In theory, however, the process would appear to be a way to stop global warming in the short term - especially since the costs would not be immeasurably high. But even if the technology were successfully applied, it would be unclear what would happen if engineers abruptly stopped spraying aerosols into the stratosphere. Temperatures would likely return to their original levels, which would be dangerous for plants and species. Moreover, such geoengineering is likely to be legally complicated because each country owns its airspace up to outer space, and particle distribution would be global even from a single stratospheric injection. Moreover, particles would then, on average, remain in the atmosphere for about a year and a half.

To quote again from Kate Ricke, cited earlier, “Already the effects of climate change seem to be so disruptive that I don’t think that such a cost-effective solution will not be implemented by someone. There is simply nothing else in the world that can cool the planet so quickly.”

As a technology entrepreneur, not only do I see opportunities here but also great risks we could expose ourselves to by the deployment of technologies that as yet remain unmastered and whose repercussions we still cannot fully predict. Therefore, let us focus on rolling-out other environmental protection technologies that have already been tested while also investing further in geoengineering research to ensure its efficacy if and when it’s deployed to help stop climate change.

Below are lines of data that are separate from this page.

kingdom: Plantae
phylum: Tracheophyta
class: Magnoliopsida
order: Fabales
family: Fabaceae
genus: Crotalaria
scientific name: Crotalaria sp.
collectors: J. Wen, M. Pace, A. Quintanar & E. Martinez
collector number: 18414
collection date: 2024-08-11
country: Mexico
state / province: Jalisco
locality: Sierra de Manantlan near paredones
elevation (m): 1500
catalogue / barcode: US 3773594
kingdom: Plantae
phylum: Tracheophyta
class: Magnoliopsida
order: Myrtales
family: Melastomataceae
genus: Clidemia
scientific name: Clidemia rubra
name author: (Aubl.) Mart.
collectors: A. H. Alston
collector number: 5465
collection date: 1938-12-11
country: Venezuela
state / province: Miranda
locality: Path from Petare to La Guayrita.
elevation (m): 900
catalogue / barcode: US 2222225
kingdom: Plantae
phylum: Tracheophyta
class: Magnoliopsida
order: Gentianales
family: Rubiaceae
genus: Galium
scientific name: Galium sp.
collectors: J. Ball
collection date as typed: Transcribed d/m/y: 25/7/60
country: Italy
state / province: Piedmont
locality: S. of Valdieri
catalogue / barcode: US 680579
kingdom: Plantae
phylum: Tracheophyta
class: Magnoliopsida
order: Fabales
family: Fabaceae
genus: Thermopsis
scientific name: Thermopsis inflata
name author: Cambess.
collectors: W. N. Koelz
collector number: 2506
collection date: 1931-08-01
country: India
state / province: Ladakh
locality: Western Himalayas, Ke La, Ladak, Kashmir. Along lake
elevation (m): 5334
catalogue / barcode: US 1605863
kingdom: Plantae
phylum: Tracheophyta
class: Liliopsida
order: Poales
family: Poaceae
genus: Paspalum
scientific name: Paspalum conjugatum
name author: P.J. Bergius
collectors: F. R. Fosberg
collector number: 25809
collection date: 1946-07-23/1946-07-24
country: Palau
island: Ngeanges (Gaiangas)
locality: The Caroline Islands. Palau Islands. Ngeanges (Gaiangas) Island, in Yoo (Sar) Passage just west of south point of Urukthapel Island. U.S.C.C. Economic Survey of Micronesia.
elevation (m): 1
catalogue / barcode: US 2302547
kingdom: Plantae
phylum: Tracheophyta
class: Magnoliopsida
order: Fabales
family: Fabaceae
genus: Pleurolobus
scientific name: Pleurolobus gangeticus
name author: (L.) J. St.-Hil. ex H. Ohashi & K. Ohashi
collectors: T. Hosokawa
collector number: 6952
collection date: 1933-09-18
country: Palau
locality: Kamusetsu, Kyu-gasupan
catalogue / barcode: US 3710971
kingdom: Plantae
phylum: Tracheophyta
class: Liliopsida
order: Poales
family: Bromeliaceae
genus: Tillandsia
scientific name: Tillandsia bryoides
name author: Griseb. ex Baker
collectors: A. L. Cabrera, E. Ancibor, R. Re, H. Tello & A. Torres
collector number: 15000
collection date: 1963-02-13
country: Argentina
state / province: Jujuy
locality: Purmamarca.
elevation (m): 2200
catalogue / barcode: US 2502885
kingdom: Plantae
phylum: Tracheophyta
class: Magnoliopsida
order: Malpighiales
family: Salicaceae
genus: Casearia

While the technologies involved in such engineering are not mature, they also remain quite surreal for most of us. Therefore, I doubt whether geoengineering is the last word on potential climate change solutions. However, a further question is: do we understand the global impact of our actions and their associated risks? The Anthropocene has made it abundantly clear to us all that humankind’s influence on our planet and its natural habitats is often not for the better but the worse.

The essential prerequisite for new approaches is the analysis and evaluation of solid scientific results. Here, too, global exchange is decisive: to achieve a transfer of science that is accepted and embraced at an international level, much more diverse research must be carried out - and this must be done globally with common goals. While I find it difficult to imagine thinking about all of this without factoring in economic interests, positions of power and political contexts, it is obvious that - when it comes to climate protection - all of us must pull together in the same direction. Anything less would lead to inevitable failure. Collective global decision-making based on in-depth research - not driven by competition or commercial interests - is vital to achieving real, impactful long-term results to benefit the planet, our environment, and all our species.